Today I finished off my 400,000 mile service with an oil and filter change, new spark plugs and an air filter. I also found, and hopefully dealt with, a strange honk noise I'd been hearing at very odd times recently. It sounded a bit like a sticking brake pad but would still do it when I wasn't moving so it couldn't be that. Seemed to only be noticeable at low speed, although it could have been doing it at higher speeds and I just couldn't hear it. Then, while the engine was idling and I had my head under the bonnet, it did it. Just as the AC compressor clutch kicked in. Out with the airline and blew a decent cloud of dust out of the compressor clutch and it hasn't done it since.
Just the MoT at 7:30 in the morning (the only time they could fit me in before the second week of September!).
I would have thought a black car would have come with silver originally. It seems that light colours got basalt while dark ones got silver.
Run two cables front to back, don't rely on using ground. At the sort of current you are drawing even the tiniest bit of resistance will have a big effect. I've still got the two cables running to the boot from where plod had an auxiliary battery in the RH side of the boot. In fact, it might be better if you run two cables and have a secondary battery in the boot rather than risking your vehicle battery and alternator.
StrangeRover wrote:
I might get a solid workshop in the future!

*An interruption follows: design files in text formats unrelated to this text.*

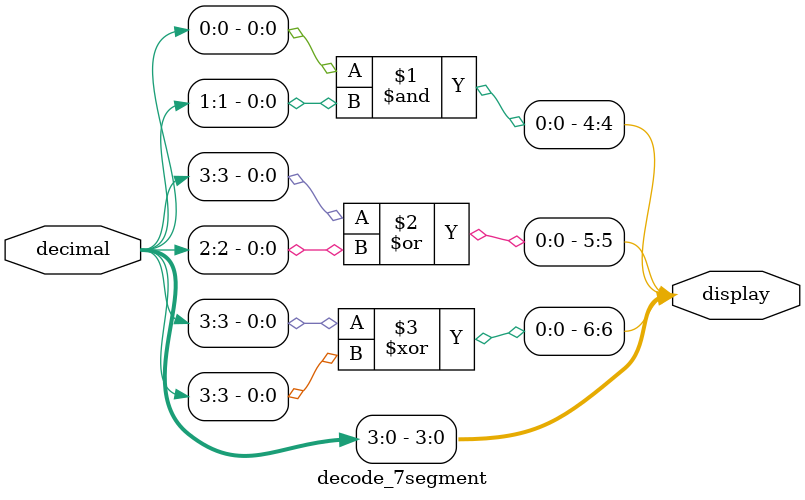
<source format=v>
module decode_7segment (decimal, display);
  input [3:0] decimal;
  output [6:0] display;

/*
The binary encoded decimal digit is contained in decimal[0] to decimal[3].
Each element of display drives one segment of the output.


Boolean operation symbols:
   & = AND   e.g. (A & B)
   | = OR    e.g. (A | B)
   ~ = NOT   e.g. ( ~A)
*/

/* These are not correct...*/
assign display[0] = decimal[0];
assign display[1] = decimal[1];
assign display[2] = decimal[2];
assign display[3] = decimal[3];
assign display[4] = decimal[0] & decimal[1];
assign display[5] = decimal[3] | decimal[2];
assign display[6] = decimal[3] ^ decimal[3];

endmodule

</source>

Cheaper option is what I do. Previous house had a concrete driveway, this one has gravel so I've got a couple of sheets of 5/8th ply that I put underneath. Trolley jack rolls properly on them and it's more comfortable to lay on too.
Yes, the white ex-plod. Others have come and gone but my daughter reckons they're probably going to bury me in it, I'm never getting rid of that one.
Blimey, I've done more than that in the last week and got another 6,000 or so to do in the next month. Although I did have a head start as mine had 205,000 on it when I got it 10 years ago.
Yeah, but mine is 4 years older, you've still got time to catch up.......
You'll find that when you start torquing the inlet manifold down, it will pull the valley gasket down so the bolt holes and ports line up. Hardest part is getting the first two bolts in (one on each side), but after that the others go in easily. That's why they say to only nip up the end seal plates finger tight and then torque them down once the manifold is properly torqued down.
It left a lot to be desired (and still does, even more so now) which is why this forum came into being in the first place.
Good point, it will wallow around if too high.